20.1: Thermodynamic Systems
A thermodynamic system is a set of objects whose thermodynamic properties are of interest. The system is considered to be embedded in its surroundings or the environment. The system and its environment can exchange heat and do work on each other through a boundary that separates them. However, the immediate surroundings of the system interact with it directly and therefore have a much stronger influence on its behavior and properties.
Consider an example of tea boiling in a kettle. The tea and the kettle together are a system. If the kettle lid is kept open, steam from the boiling tea escapes to the surroundings, which is an example of an open system. Now, if the kettle lid is closed, the steam cannot escape, i.e., matter cannot escape, but the energy in the form of heat is exchanged with the surroundings. Hence it becomes a closed system.
However, if the hot tea is poured into a thermos, neither matter nor energy can be exchanged with the surroundings for a specific time. This type of system becomes an isolated system.

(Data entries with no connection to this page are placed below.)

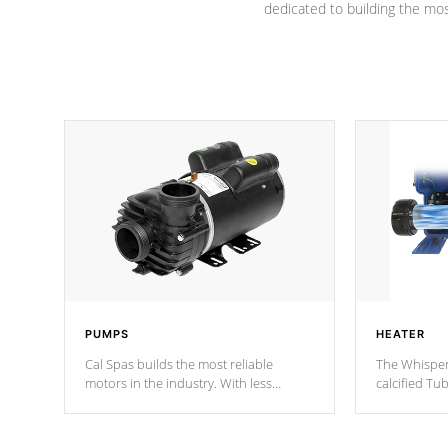
dedicated to building the most
PUMPS
HEATER
Cal Spas builds the most reliable
The Whisper
motors in the industry. With less
calcified T
moving parts, these motors feature two
the solution
independent winding speeds and a
longevity, a
reverse-flow cooling system. Our
defense aga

In reality, any system cannot be isolated infinitely. In the case of a thermos, the tea will eventually cool down, indicating that energy exchange took place between the system and the surroundings.
When the tea inside the thermos attains the same temperature as the surroundings, the system and the surroundings are in thermal equilibrium.
In mechanics, equilibrium is defined by the balance between the forces and the torques in the system. However, in thermodynamics, it is essential to study the heat transfer processes between the system and the surroundings, leading to the system's thermal equilibrium. The concept of thermal equilibrium eventually leads to the Zeroth Law of Thermodynamics. This law is equally applicable to the different parts of a closed system and requires that the temperature everywhere inside the system be the same if the system has reached thermal equilibrium.